Halliday & Matthiessen (1999: 615-6):
But there are two further developments to come before the ideation base can take the form it has to take if it is to produce discourse of the kind we have been assuming throughout the book; and there is some elapse of time before children take these further steps. The first of these developments is abstractness; the second is (grammatical) metaphor.
General terms are not necessarily abstract; a bird is no more abstract than a pigeon. But some words have referents that are purely abstract — words like cost and clue and habit and tend and strange; they are construing some aspect of our experience, but there is no concrete thing or process with which they can be identified.
Small children simply ignore them, but by the age of about four or five they begin to cope with abstract meanings; in literate societies, this is the time we consider that children are "ready to start school", no doubt because you have to cope with abstractness in meaning in order to be able to learn to read and write (cf. wordings like spell, stand for, beginning of a sentence).

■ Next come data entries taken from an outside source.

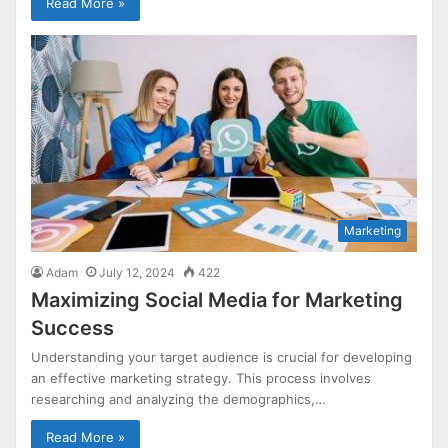
Read More »
Marketing
Adam
July 12, 2024
422
Maximizing Social Media for Marketing
Success
Understanding your target audience is crucial for developing
an effective marketing strategy. This process involves
researching and analyzing the demographics,…
Read More »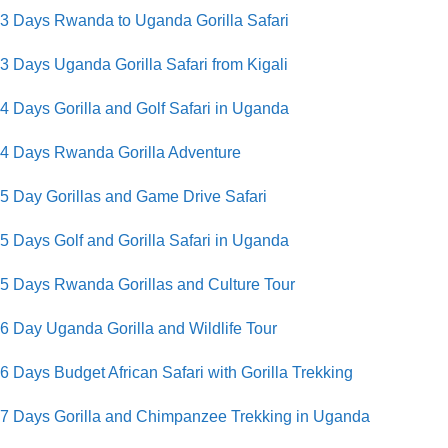
3 Days Rwanda to Uganda Gorilla Safari
3 Days Uganda Gorilla Safari from Kigali
4 Days Gorilla and Golf Safari in Uganda
4 Days Rwanda Gorilla Adventure
5 Day Gorillas and Game Drive Safari
5 Days Golf and Gorilla Safari in Uganda
5 Days Rwanda Gorillas and Culture Tour
6 Day Uganda Gorilla and Wildlife Tour
6 Days Budget African Safari with Gorilla Trekking
7 Days Gorilla and Chimpanzee Trekking in Uganda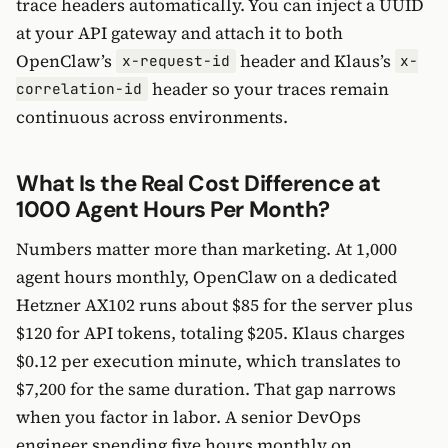
trace headers automatically. You can inject a UUID
at your API gateway and attach it to both
OpenClaw’s
header and Klaus’s
x-request-id
x-
header so your traces remain
correlation-id
continuous across environments.
What Is the Real Cost Difference at
1000 Agent Hours Per Month?
Numbers matter more than marketing. At 1,000
agent hours monthly, OpenClaw on a dedicated
Hetzner AX102 runs about $85 for the server plus
$120 for API tokens, totaling $205. Klaus charges
$0.12 per execution minute, which translates to
$7,200 for the same duration. That gap narrows
when you factor in labor. A senior DevOps
engineer spending five hours monthly on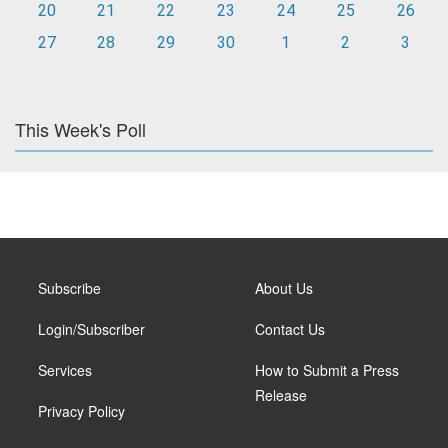
20
21
22
23
24
25
26
27
28
29
30
1
2
3
This Week's Poll
Subscribe
About Us
Login/Subscriber
Contact Us
Services
How to Submit a Press
Release
Privacy Policy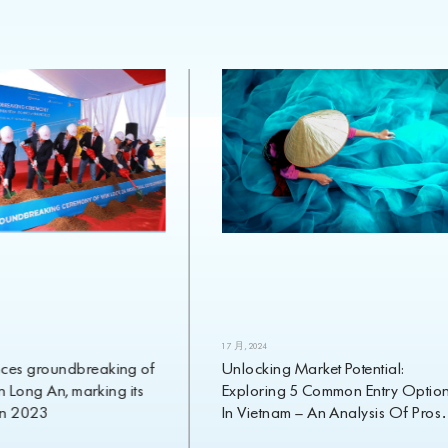
1 7 月, 2024
roundbreaking of
Unlocking Market Potential:
ng An, marking its
Exploring 5 Common Entry Options
023
In Vietnam – An Analysis Of Pros
And Cons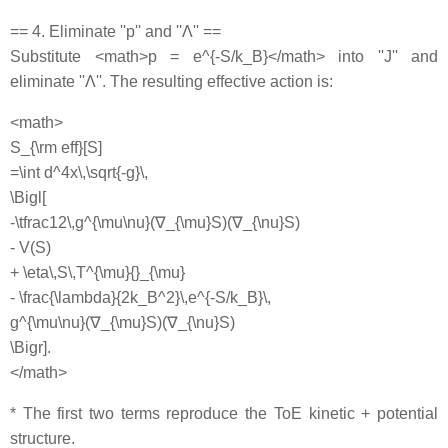
== 4. Eliminate ''p'' and ''Λ'' ==
Substitute <math>p = e^{-S/k_B}</math> into ''J'' and
eliminate ''Λ''. The resulting effective action is:
<math>
S_{\rm eff}[S]
=\int d^4x\,\sqrt{-g}\,
\Bigl[
-\tfrac12\,g^{\mu\nu}(∇_{\mu}S)(∇_{\nu}S)
- V(S)
+ \eta\,S\,T^{\mu}{}_{\mu}
- \frac{\lambda}{2k_B^2}\,e^{-S/k_B}\,
g^{\mu\nu}(∇_{\mu}S)(∇_{\nu}S)
\Bigr].
</math>
* The first two terms reproduce the ToE kinetic + potential
structure.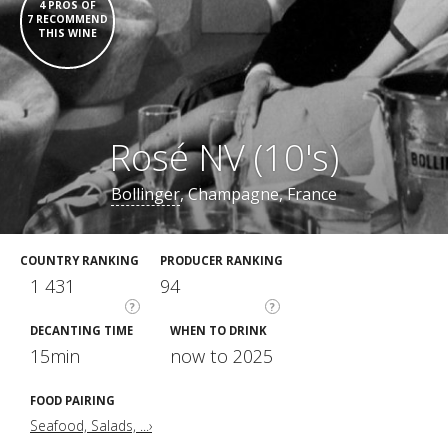
4 PROS OF
7 RECOMMEND
THIS WINE
Rosé NV (10's)
Bollinger
, Champagne, France
COUNTRY RANKING
PRODUCER RANKING
1 431
94
?
?
DECANTING TIME
WHEN TO DRINK
15min
now to 2025
FOOD PAIRING
Seafood, Salads, ...›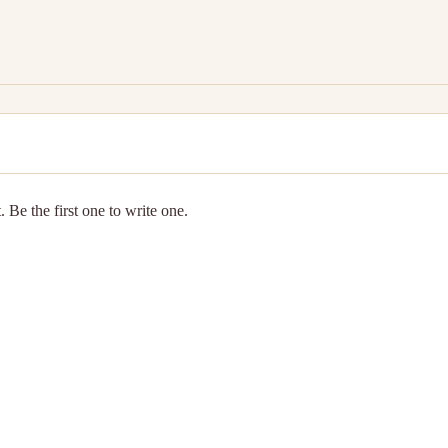
 Be the first one to write one.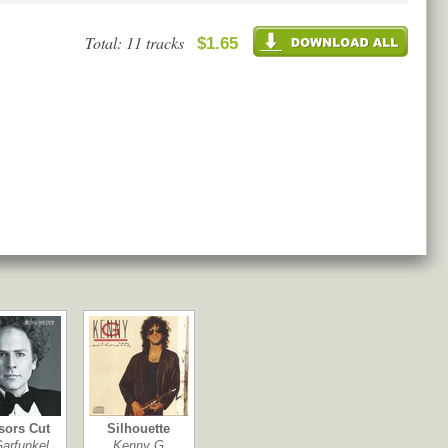
Total: 11 tracks
$1.65
sors Cut
Silhouette
Garfunkel
Kenny G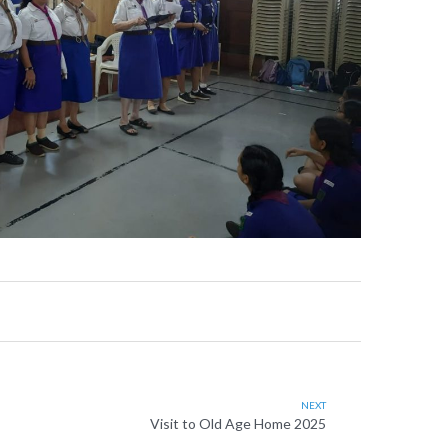
NEXT
Visit to Old Age Home 2025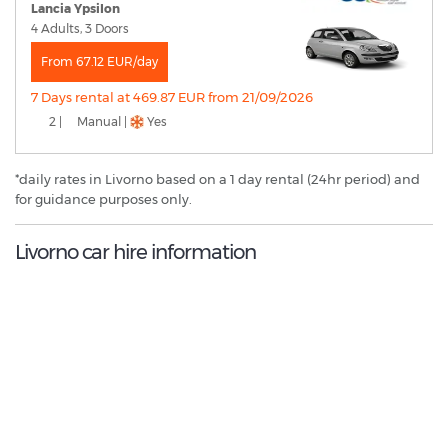
Lancia Ypsilon
4 Adults, 3 Doors
From 67.12 EUR/day
7 Days rental at 469.87 EUR from 21/09/2026
2 |
Manual |
Yes
*daily rates in Livorno based on a 1 day rental (24hr period) and
for guidance purposes only.
Livorno car hire information
8.4
/10
Best Rated Agent:
Maggiore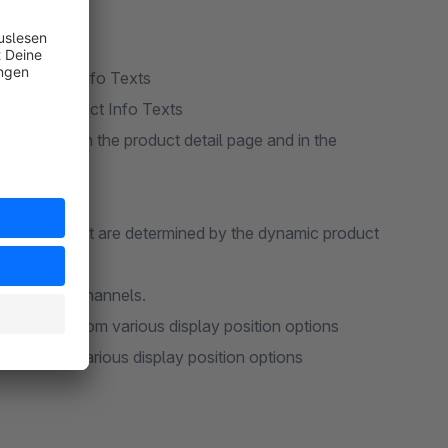
e "Product Info Texts
w page "Product Info Texts
he frontend on the product detail page and in the
l products that are determined by the dynamic product
r more sales channels.
Selection from various display position options
tion from various display position options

But it is not only the written medium; rather it is the whole world of educational knowledge that demands such abstractness in meaning. Consider examples taken from primary text books such as Some animals rely on their great speed to escape from danger, or The time taken by the earth to rotate once on its own axis is a day.
What happens here is that experience is being reconstrued in order to build up a form of knowledge that is systematically organised and explicit. Children already know that animals run away because they're frightened, and that the sun goes round the earth once in a day; but they have to learn these things over again in a new, more abstract semiotic frame.